While Oxfam noted that it was not out to criticise Tullow and the study was aimed at offering learning for Kenya’s relatively young oil and gas, the findings of the study point to a firm that is careful to hold all the cards close to its chest.

The non-governmental organisation said the exploration firm is wary of giving up information to the public, even instances where it is necessary to make them.

Publishing agreements

The Lokichar is partly financed by the International Finance Corporation (IFC), which has a requirement for transparency and accountability on projects that it finances.

This would imply publishing the agreements that Tullow Oil has signed with the communities, for example, on its website.

“The lack of ready access by community members to the documentation required by IFC, combined with inconsistent understandings of what was agreed, means that ‘consent’ to the access to land has not met FPIC standards,” said Oxfam.

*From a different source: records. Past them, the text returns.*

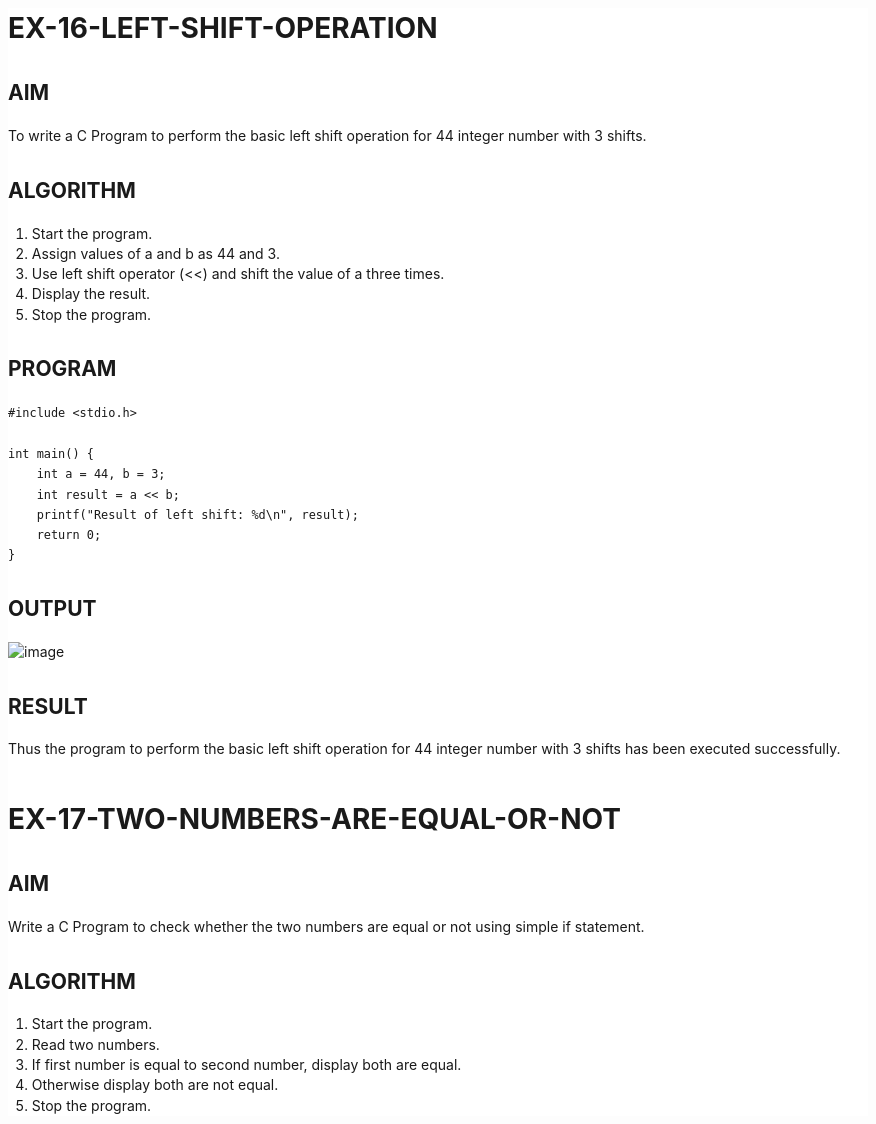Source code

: # EX-16-LEFT-SHIFT-OPERATION
## AIM
To write a C Program to perform the basic left shift operation for 44 integer number with 3 shifts.

## ALGORITHM
1.	Start the program.
2.	Assign values of a and b as 44 and 3.
3.	Use left shift operator (<<) and shift the value of a three times.
4.	Display the result.
5.	Stop the program.

## PROGRAM
    #include <stdio.h>
    
    int main() {
        int a = 44, b = 3;
        int result = a << b;
        printf("Result of left shift: %d\n", result);
        return 0;
    }

## OUTPUT

![image](https://github.com/user-attachments/assets/d3c3af63-06ee-4f8e-b24a-6d89cd0105c3)


## RESULT
Thus the program to perform the basic left shift operation for 44 integer number with 3 shifts has been executed successfully.




 
 


# EX-17-TWO-NUMBERS-ARE-EQUAL-OR-NOT


## AIM

Write a C Program to check whether the two numbers are equal or not using simple if statement.

## ALGORITHM

1.	Start the program.
2.	Read two numbers.
3.	If first number is equal to second number, display both are equal.
4.	Otherwise display both are not equal.
5.	Stop the program.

The organisation’s research team said reported in the report that Tullow officials said there were ceremonies during which agreements were signed and necessary measures were taken to enable the community members to understand the nature of what they were getting into.

To the people, however, these were festivities and those interviewed for the report could not recall the agreements that were read to them.

“Tullow staff said the agreements were read out in the local language at the agreement ceremonies, and that signatories were introduced. Locals said that these ceremonies involved speeches and a lot of meat, but no one recalled hearing agreements read out, explained or shown, or signatories being introduced,” said Oxfam.

“Again, without documentation from the agreements ceremony, it is impossible to verify the contradictory statements.”

The report further notes that Tullow’s own field employees are in the dark on the content of the agreements adding that lack of access to documentation goes beyond the communities.

“Neither Tullow Oil’s own government and public affairs team in the county seat of Lodwar, nor any of the county government officials interviewed, have copies of any documentation,” said Oxfam.

“The team noted that this was problematic since they deal with the Government, and should be fully aware of what Tullow is doing with communities.”